PRESIDENTIELLE EN CENTRAFRIQUE : Qui est effrayé par la candidature de François Bozizé ?

L'ex-président centrafricain, François Bozizé, chassé du pouvoir par des rebelles en 2013, a annoncé, samedi, 25 juillet, sa candidature à l'élection de décembre 2020, devant les militants de son parti réunis en congrès à Bangui. Une très bonne nouvelle pour ces militants du parti Kwa na Kwa (KNK, le travail rien que le travail), qui semblait orphelins, il y a quelques années, du fait de la persistance de son exil involontaire en Ouganda. Son retour non souhaité et combattu par le pouvoir en place, rend à coup sûr la présidentielle indécise dans la mesure où François Bozizé, ancien président de la République, dispose d'un savoir-faire électoral que personne ne conteste.

"Le congrès vient de me désigner candidat du Kwa Na Kwa à la prochaine élection présidentielle (...). J'accepte solennellement la mission que vous me confiez", a-t-il déclaré lors d'un discours prononcé devant ses partisans (notre photo) et retransmis en direct sur Facebook.

Arrivé par la force à la tête du Centrafrique en 2003, ce général d'armée (5 étoiles) avait été renversé dix ans plus tard, par une coalition de mouvements rebelles, appelée la Séléka, soutenue par le nouveau maréchal (de pacotille) des armées tchadiennes, Idriss Déby Itno.

Ce coup d'état avait plongé le pays dans une guerre civile, marquée par de violents affrontements communautaires entre la Séléka et les milices antibalaka, apparues pour soutenir le président déchu.

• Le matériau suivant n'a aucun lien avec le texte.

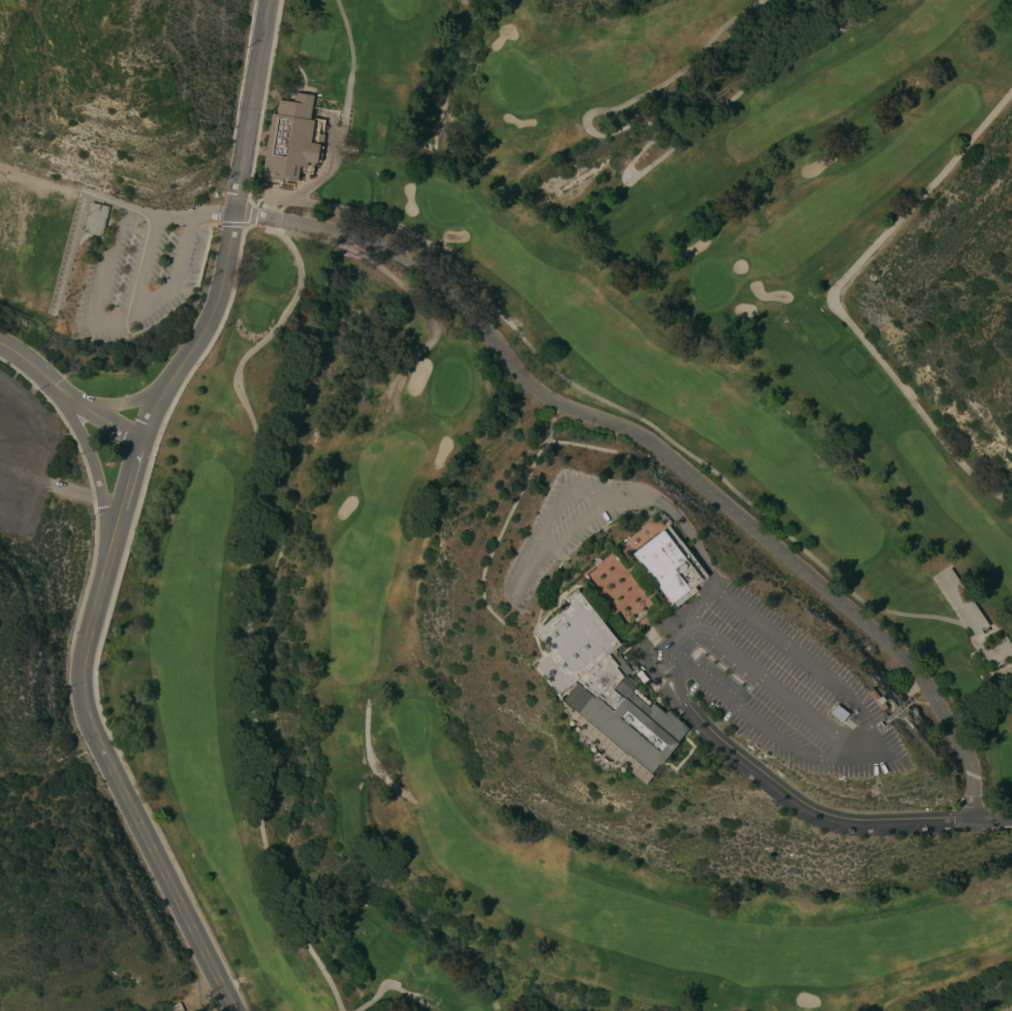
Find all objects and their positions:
building: (291, 137)
road: (641, 155)
road: (38, 180)
road: (314, 181)
road: (154, 217)
building: (96, 219)
road: (141, 262)
parking lot: (146, 266)
road: (832, 296)
road: (114, 316)
road: (558, 373)
road: (66, 395)
road: (120, 404)
road: (659, 449)
parking lot: (23, 459)
road: (97, 467)
road: (77, 490)
road: (119, 512)
park: (290, 521)
parking lot: (571, 524)
building: (669, 565)
road: (520, 566)
road: (711, 582)
building: (962, 601)
building: (997, 651)
road: (666, 662)
road: (774, 683)
building: (602, 684)
parking lot: (784, 686)
building: (894, 696)
building: (876, 699)
road: (872, 748)
road: (805, 803)

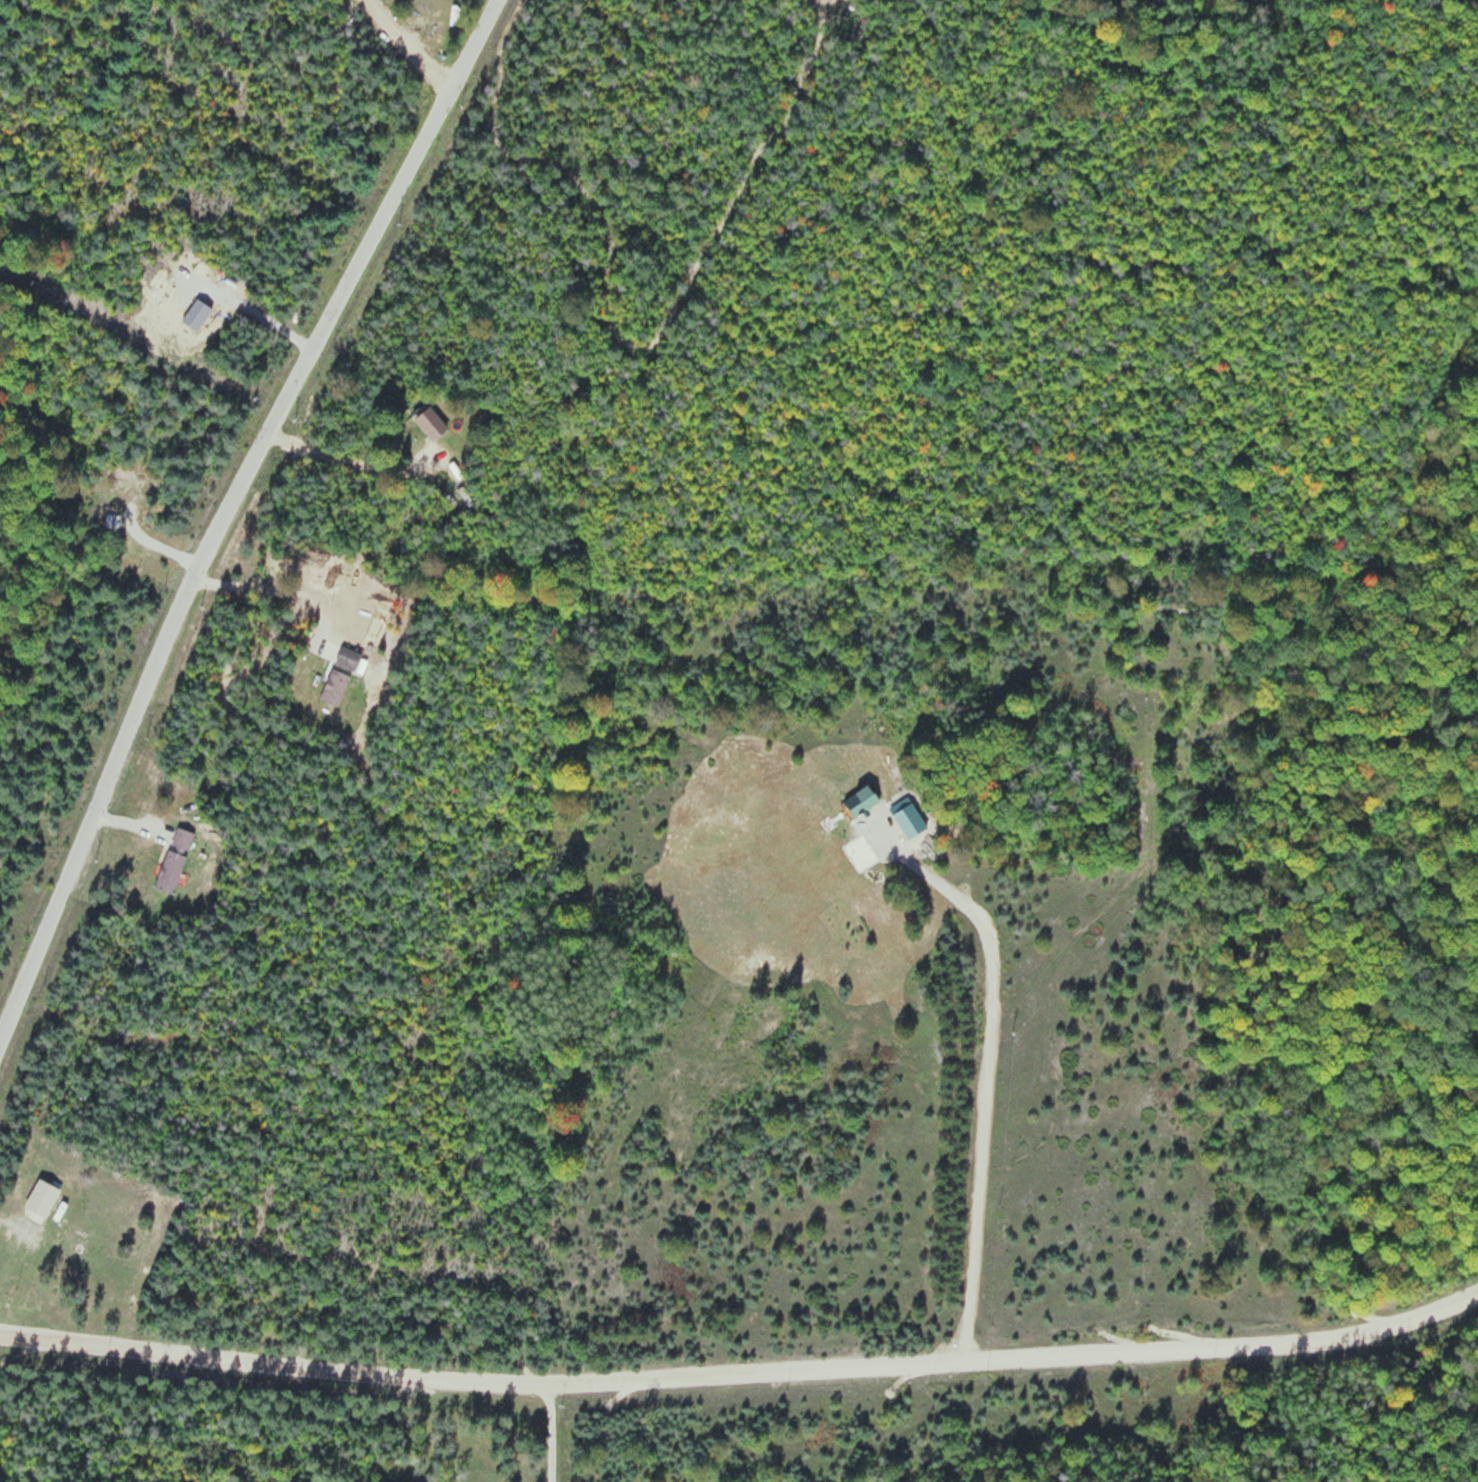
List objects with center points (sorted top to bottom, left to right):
building: (430, 422)
road: (224, 504)
building: (347, 659)
building: (334, 689)
building: (860, 801)
building: (174, 860)
road: (944, 896)
road: (1055, 944)
building: (41, 1198)
road: (742, 1373)
road: (230, 1439)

Pour son retour à la politique en Centrafrique, Bozizé devra se méfier d'Idriss Déby Itno comme du lait sur le feu. Il sera plus dangereux pour lui que le président Touadéra.

François Bozizé est, toujours, sanctionné par les Nations-Unies pour son rôle dans la crise de 2013 au cours de laquelle il est accusé d'avoir soutenu des milices antibalaka. Mais, cela ne peut l'empêcher d'être candidat à la prochaine présidentielle. Seul l'exil auquel il était confiné pouvait le priver d'être candidat. A présent, ce n'est plus possible. Bientôt, il présentera son offre politique aux Centrafricains.

Un des pays les plus pauvres du monde, le Centrafrique est dirigé, depuis 2016, par Faustin-Archange Touadera, candidat à sa réélection. Ancien premier ministre, pendant cinq ans de François Bozizé, jusqu'à la perte de son pouvoir en 2013, Faustin-Archange Touadera compterait, beaucoup, sur le « savoir-faire électoral » des Russes pour l'aider à obtenir un deuxième mandat, bien que son bilan soit loin d'être élogieux. Il va devoir le défendre dans les semaines qui viennent, dans un pays encore occupé à près de 80% par 14 mouvements rebelles, et ce malgré les Accords de Khartoum signés en février 2019. Du travail donc en perspective pour le futur président centrafricain quel qu'il soit.

Lors de son discours, François Bozizé a dépeint "un tableau aussi sombre que traumatisant" de son pays. Il a fustigé "l'absence de démocratie", "la montée des tribalismes", "la gravité de la situation sécuritaire" et "l'absence totale d'autorité de l'Etat". Rien n'est faux de ce qu'il a dit, sauf qu'on attend que son ancien premier ministre devenu président de la République, dise le contraire pendant la campagne. Sous la supervision des juges de paix que sont les électeurs centrafricains.

François Bozizé s'est présenté comme le candidat "de la réconciliation nationale et de l'unité", appelant au "rassemblement" d'autres partis derrière sa candidature. On va bien voir comment les choses vont se passer car avec Bozizé comme candidat, on ne va pas s'ennuyer.